I may have said before and will certainly say again that I’m not a Buddhist, despite my love for and appreciation of all things Buddha, especially the Zen koans and Tibetan aesthetics. The reason I am not a Buddhist is I don’t agree with the Four Noble Truths, which are the foundation of Buddhism and which here follow:
- All living things suffer.
- Suffering is caused by attachment.
- Cessation of attachment is the end of suffering.
- The Noble Eightfold Path leads to the cessation of attachment.
That all living things suffer needlessly, senselessly and pointlessly in this miserable shitstorm is certainly true, no doubt about that. And said suffering can be traced back, in any and all cases, to some attachment or other, some fear or desire. After that, Gautama goes in the direction of saying “no” to life’s nightmare, which is where he loses me. I’m an alcoholic drug addict – I spent a dozen+ years saying “no” to life with the aid of every pill, powder and poison I could obtain through fair means or foul. I said enough “no” to life. Now that I’m clean and sober, I’m gonna say “yes” to it. All of it. That doesn’t mean that I don’t deplore arrogance, stupidity, cruelty, violence, malice and all the other awfulness, it means that I’m not willing to forgo the pleasures of life just to avoid the pains. The pleasures are more pleasurable than the pains are painful. Life is fucking worth it and I want it.
As we all know, Siddhartha Gautama was motivated to quit the world by seeing, on successive outings, a sick man, an old man, a corpse and a holy man. His thinking was, everyone gets sick, gets old and dies – a holy man, who has quit the world and is seeking a way to stop reincarnating, is attempting to stop reincarnating, to stop the process, to stop getting sick, aging and dying. That’s fine, but if you reincarnate, you get a new body, a new life. Why not focus on the renewal? Why not say “it’s okay that I’m going to get sick, get old and die, because when this meat-carriage is worn out, I’ll get a new one”? Why not say “I’m going to do all I can, accomplish all I can and enjoy all I can and if I don’t get everything done that I want to, I’ll just come back”?

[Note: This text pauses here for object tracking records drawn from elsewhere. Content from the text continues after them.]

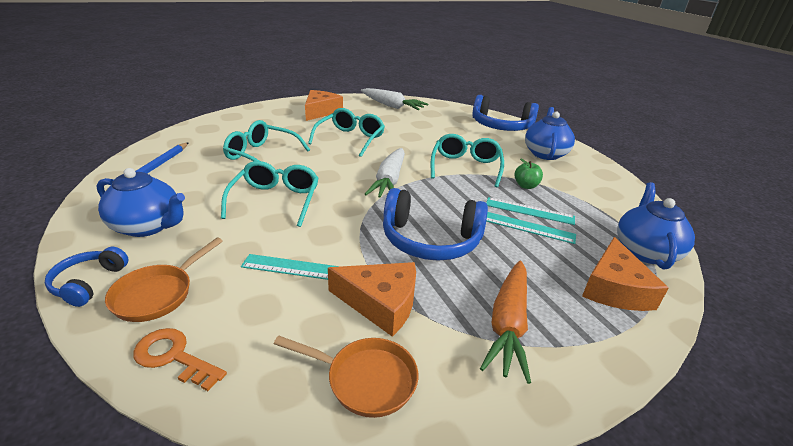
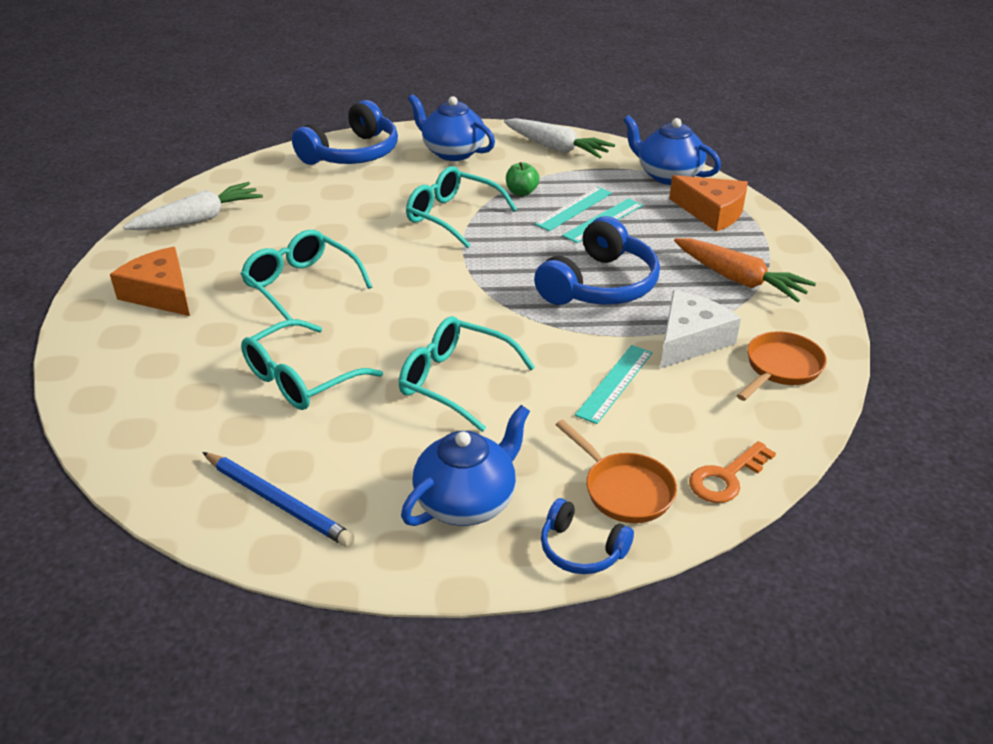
camera: 65 degrees left, 5 degrees up
orange cheese [328,262,416,337] -> white cheese [660,290,741,369]
white carrot [365,148,405,197] -> white carrot moved to [504,118,615,158]

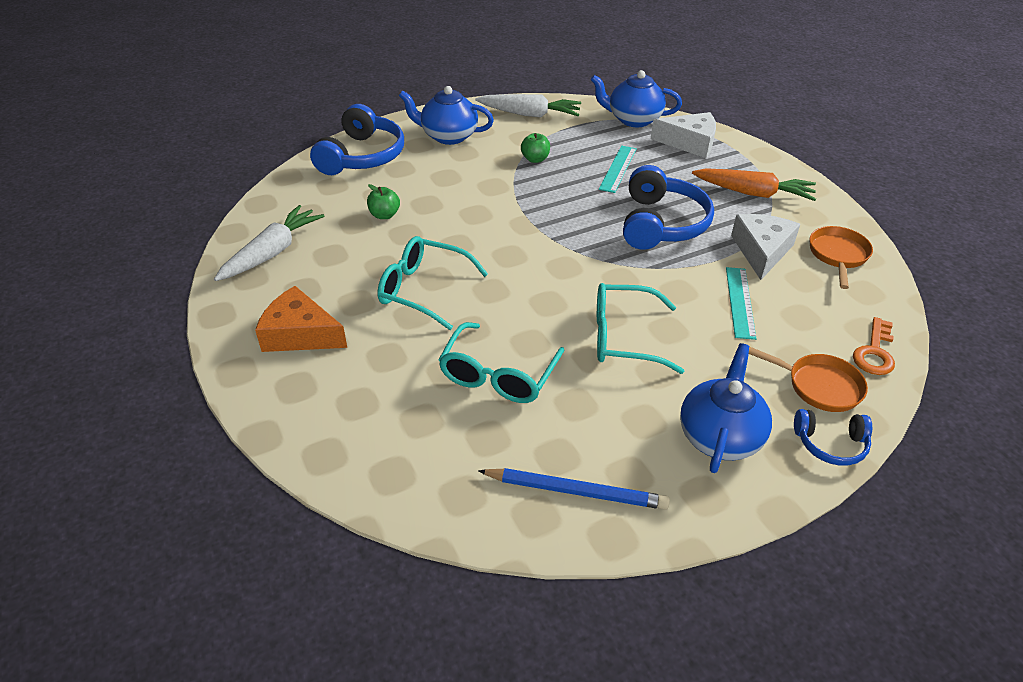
camera: 25 degrees left, 5 degrees up
turquoise glasses [406,166,517,248] -> none
turquoise ruler [535,187,612,231] -> none
orange cheese [669,175,748,232] -> white cheese [651,112,716,158]
none -> green apple [367,184,400,219]

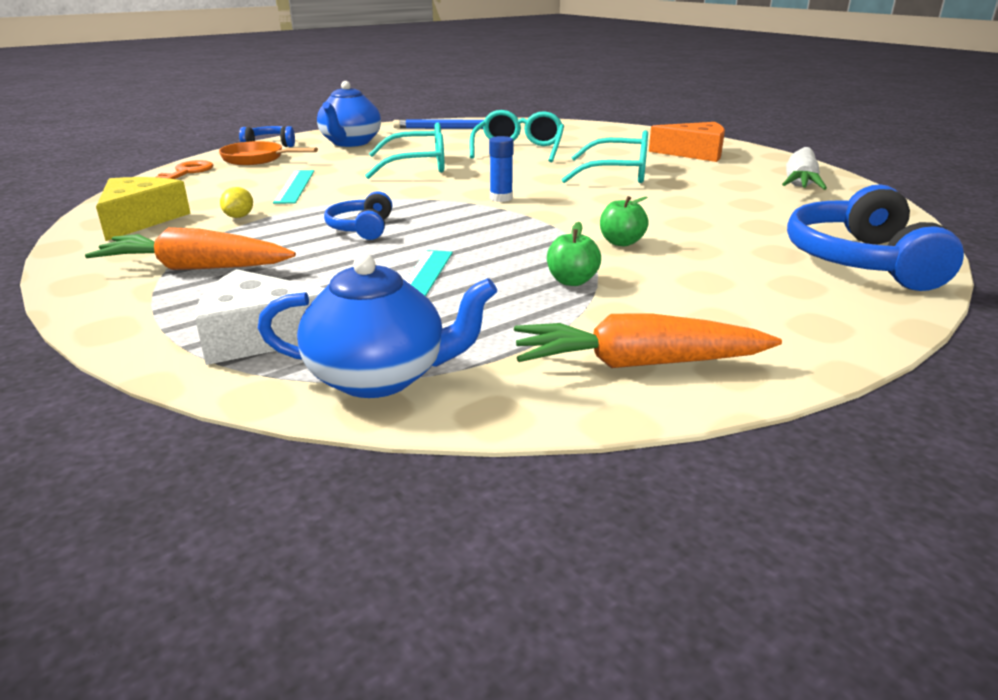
camera: 170 degrees right, 15 degrees down
green apple [367,184,400,219] -> green apple moved to [600,196,649,246]
blue teapot [399,86,494,145] -> none
white carrot [475,94,581,117] -> orange carrot [514,313,782,368]
blue headphones [623,165,714,250] -> blue headphones [324,191,392,240], size x0.53
white cheese [731,214,800,280] -> yellow lemon [220,187,253,218]
orange pan [809,226,873,289] -> yellow cheese [96,177,191,241]
none -> blue glue stick [489,136,514,202]

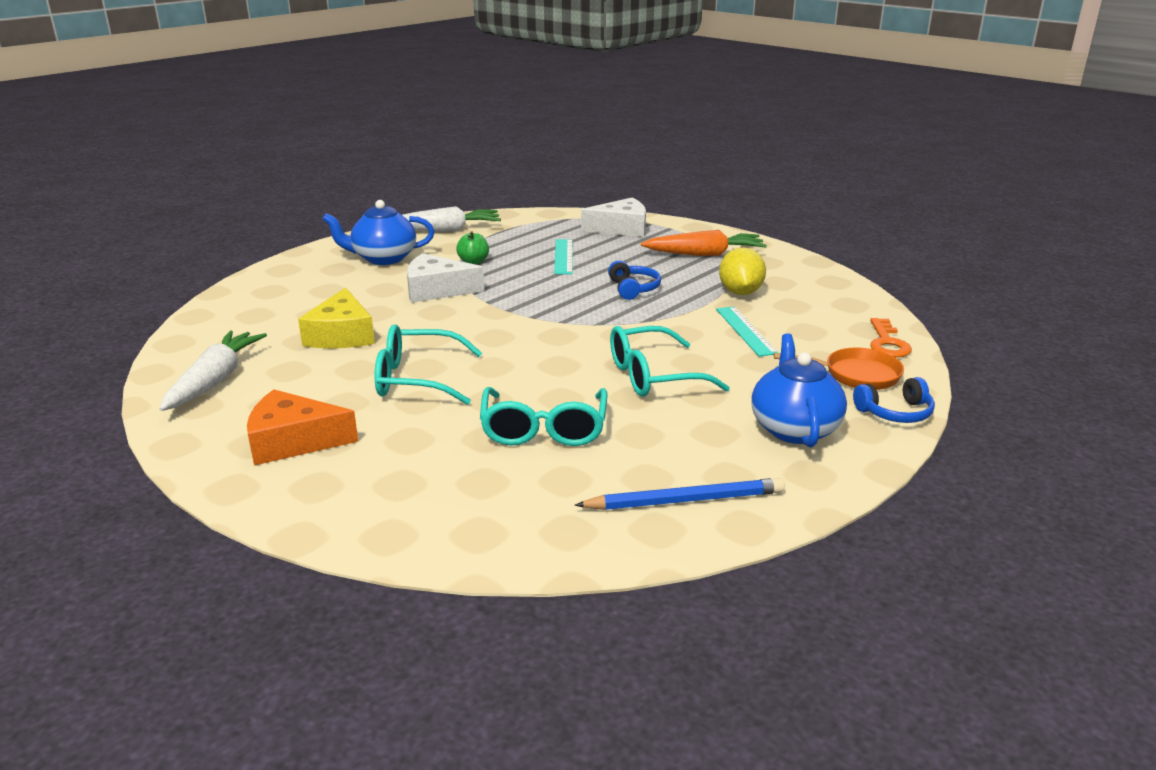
camera: 170 degrees right, 0 degrees up
yellow cheese [96,177,191,241] -> yellow cheese moved to [298,287,375,348]
yellow lemon [220,187,253,218] -> yellow lemon [719,247,766,295], size x1.91
blue teapot [258,254,497,398] -> blue teapot moved to [322,200,434,265]
blue glue stick [489,136,514,202] -> none
orange carrot [514,313,782,368] -> white carrot [402,206,501,232]
green apple [600,196,649,246] -> white cheese [407,253,485,303]
blue headphones [787,184,964,291] -> none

That’s what I’m up to. I’ve got some plans and serious intentions and it’s going to take more than a few lifetimes for me to make the changes I have in mind. Actually, I’m glad Gautama is gone away to Nirvāna and isn’t here to get in my way. He was a nice enough guy, but a bit of a whiner.
So, if the girl wants to go on to Amitābha’s Pure Land or whatever, I’ll be sorry to see her go, but I’ll still be around, saying “yes” to all that life has to offer – good, bad and ugly – and building towers with blocks.